About Dr. Yoseph Schachter
A monograph about his philosophy/ by his son Dr. Tzvi Schachter
His many writings delineate an original ideological program that centers around educating for values in general and Jewish values in particular. These were references for his pupils and readers that helped them distinguish between contents that are rich with values (contents with essence) and value-free contents that also prompted them to integrate between the experience and the cognition. He exposed them to the super-humane side of man which must be nurtured and strengthened constantly in order to have a meaningful life. He and his pupils used to delve in selected texts that he drew from Jewish and general cultural sources to helphis followers formulate a worldview, which should be based neither on an academic or verbal attitude but merely on an ideological one. His resources were drawn basically from the Bible, Mishnaic legends, and Hasidism. The texts from different world cultures were highly multifarious, e.g. from the writings of Kierkegaard, Jung, Erich Fromm, Zen-Buddhism, Yoga and meditation, as well as from the philosophies of Gurdjieff, Feldenkrais, and M. Alexander. He lived with the expectation that contemporary man is on the verge of a turning point that will eventually give meaning to modern life and he saw himself as one of its advocates. He was privileged with the right of priority in these references and his research , and some see him as the harbinger of the New Age in Israel.

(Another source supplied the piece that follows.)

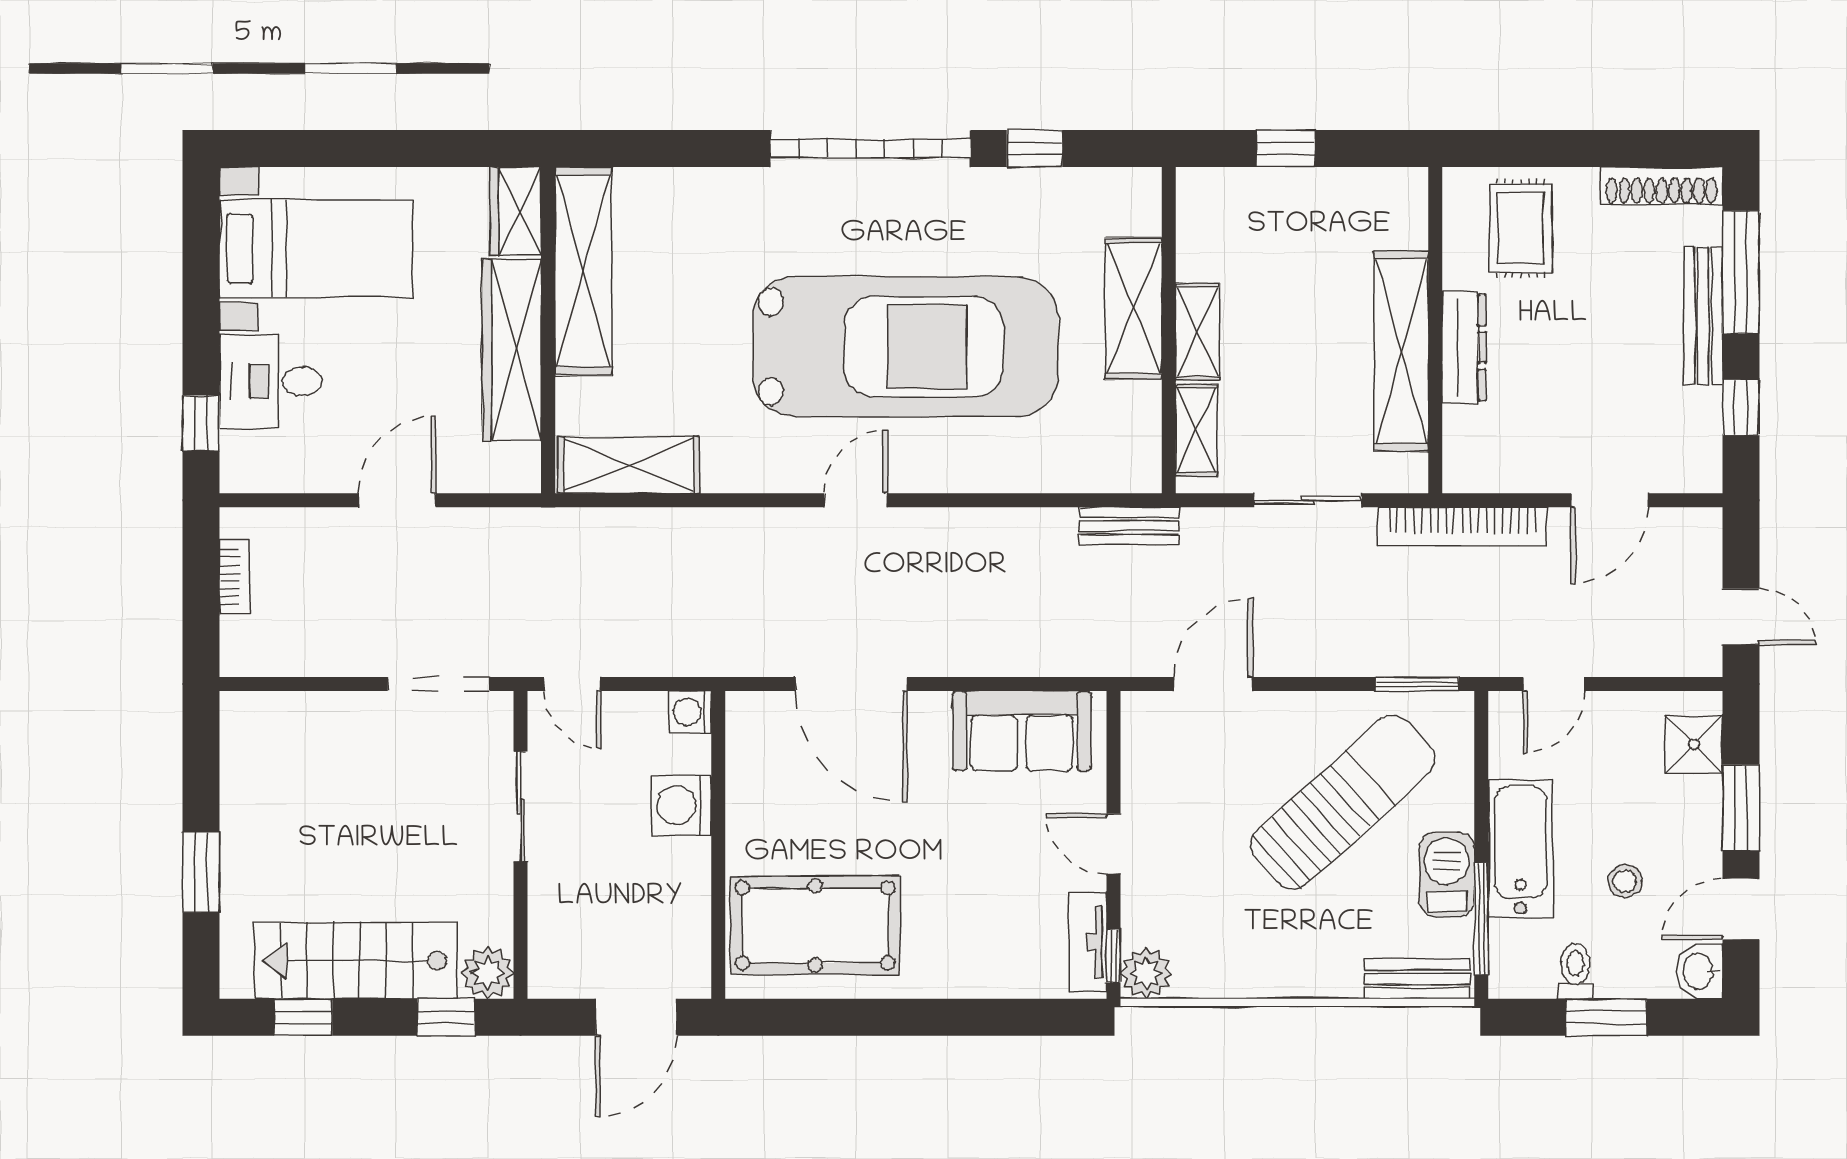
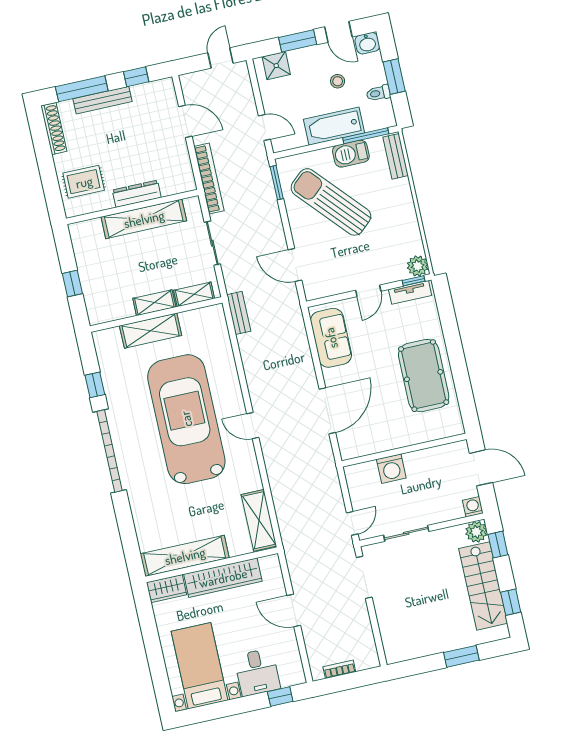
washing machine: (690, 712) -> (473, 507), moved, turned 180
pool table: (815, 925) -> (424, 376), moved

Dr. Schachter emphasized the deep dimension of the cognitive and psychological realms of the soul that consists in its core-essence, the individual and his inner world. This emphasis was very far from the spirit that prevailed during the 1940s’ and 1950s in the educational and public spheres of Israel. In the same manner he emphasized the distinction between the essentialist attitude and the usual-verbal one. Both emphases drew many adherents to him, young people who were consciously or unconsciously searching for meaning in their lives. In the beginning of the 1950s a group of pupils from the Hebrew Reali School in Haifa was consolidated around his person with the aspiration of putting ideology into practice according to his teaching. They decided to found a unique gar’in, an initiating core group, of their own, through which they intended to fulfill the thoughts and way of life that were made so intelligible to them by his teachings.
The Gar’in went through many vicissitudes until it settled down in Yodfat. Schachter himself didn’t live in Yodfat but maintained connections with his pupils and the pupils of his pupils in his home and Yodfat. Over the years Yodfat went through many changes, but some of its people kept their ties with Schachter until his death in Nissan 5754. Some may claim that the basic tendencies of his teaching are still extant in today’s Yodfat. Yodfat’s synagogue is named after him – Ohel Yosef and the nearby playground is named after his wife Neta (d. in 5759). Also there is the library in Yodfat which stores all the books, booklets, and articles he wrote.